Ce roman nous narre trois décennies : des folles années fric ayant concouru à la crise des sub-primes à la crise elle-même et ses conséquences. Et ce, d’un continent à l’autre.
Le récit démarre mollement, avec des introspections à mauvaise haleine de Paul. Avant qu’il ne rencontre Anika, qui réapparaîtra dans le discours de Xavier, lequel parle avec Vincent , la sœur de Paul, devenue la maîtresse d’Alkaïtis, figure centrale du roman. Reprenez votre souffle.
On le voit : le parti pris de ce roman est un narratif qui passe de personnage en personnage qui tous finalement, ont un lien avec le pivot de l’intrigue, ce mystérieux Alkaïtis.
Si vous voulez vous consoler de la dureté de votre existence et vous persuader qu’être malhonnête, voleur des grands comme des petits, c’est difficile, que profiter de son yacht ou de son jet privé est une tâche ardue quand, sur le quai ou le tarmac, on s’attend à tous moments à voir débarquer le FBI, alors, vous avez trouvé le bon roman.

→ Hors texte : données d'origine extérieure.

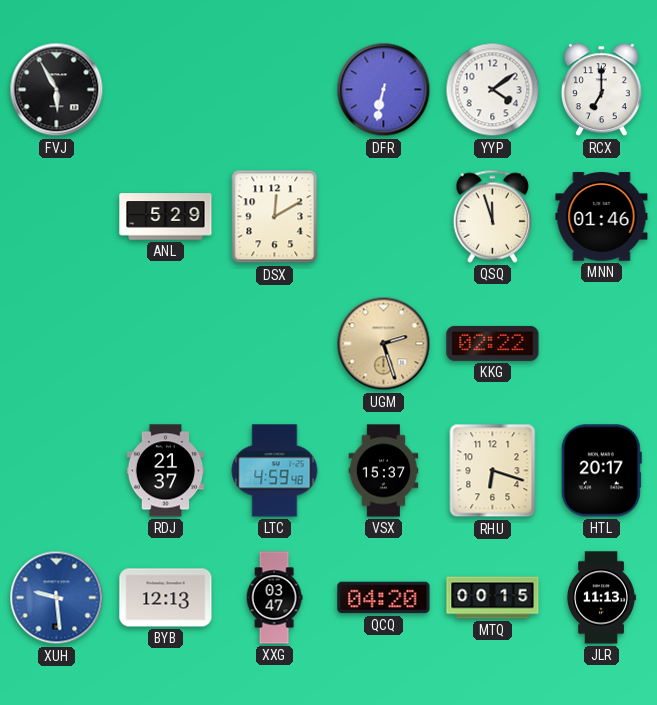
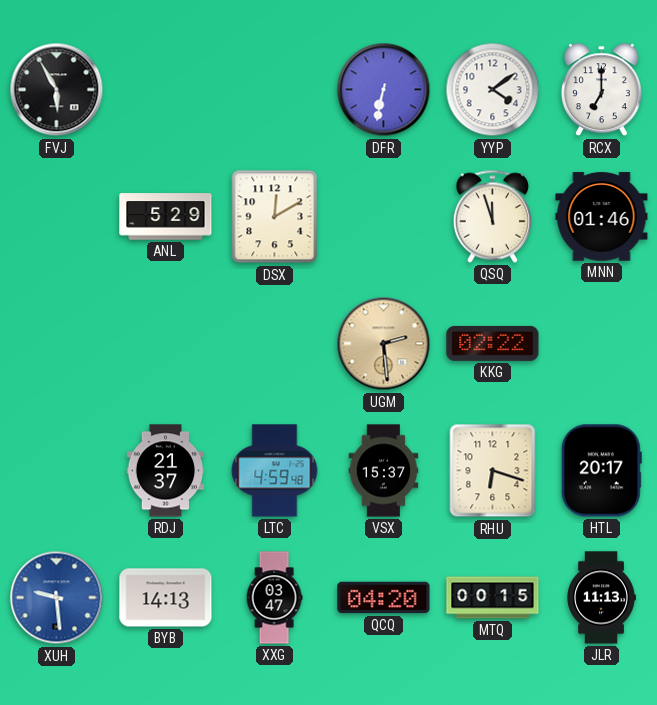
UGM: 2:27 -> 2:29
BYB: 12:13 -> 14:13
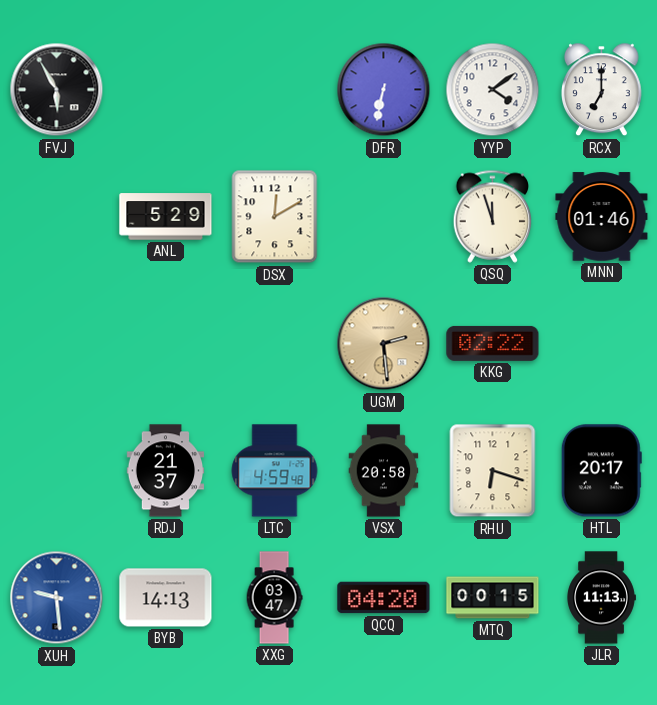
VSX: 15:37 -> 20:58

Emily St. John Mandel arrive à dépeindre justement les bas-fonds de New-York comme les hôtels de luxe de Bahreïn, les restaus chics comme les galeries miteuses. Et parfois ses personnages passent d’un milieu à l’autre, s’y adaptent ou pas, selon leur force et leur volonté.
Finalement elle nous mène tout au bout de la route de chacun des protagonistes. Et même au-delà pour certains qui n’apparaissent plus que comme des ombres aux yeux des plus fragiles ou de ceux dont la conscience est la plus lourde, dans une boucle élégante et touchante.
Ainsi, si la combine obscure finit par être dévoilée, si la phrase mystérieuse dite un jour dans l’Hôtel de Verre finit par être répétée, c’est tout un jeu de transparence qui se met intelligemment en place, capable de garder des parts d’ombre préservant un peu de mystère intrigant.
On rencontre rarement une écriture à la fois savante dans la construction, humaine dans sa capacité à faire exister le plus infime des personnages, et capable enfin, de donner un éclairage différent sur un des plus grands scandales financiers du siècle dernier.
Certes, le fait divers en question ne présente plus guère de mystère. Il a fait l’objet de romans, de séries, de films et de documentaires. Et pourtant, l’auteur nous offre un regard neuf, très personnel dessus.
Ainsi fallait-il d’autant plus de talent pour faire preuve d’une originalité rafraichissante.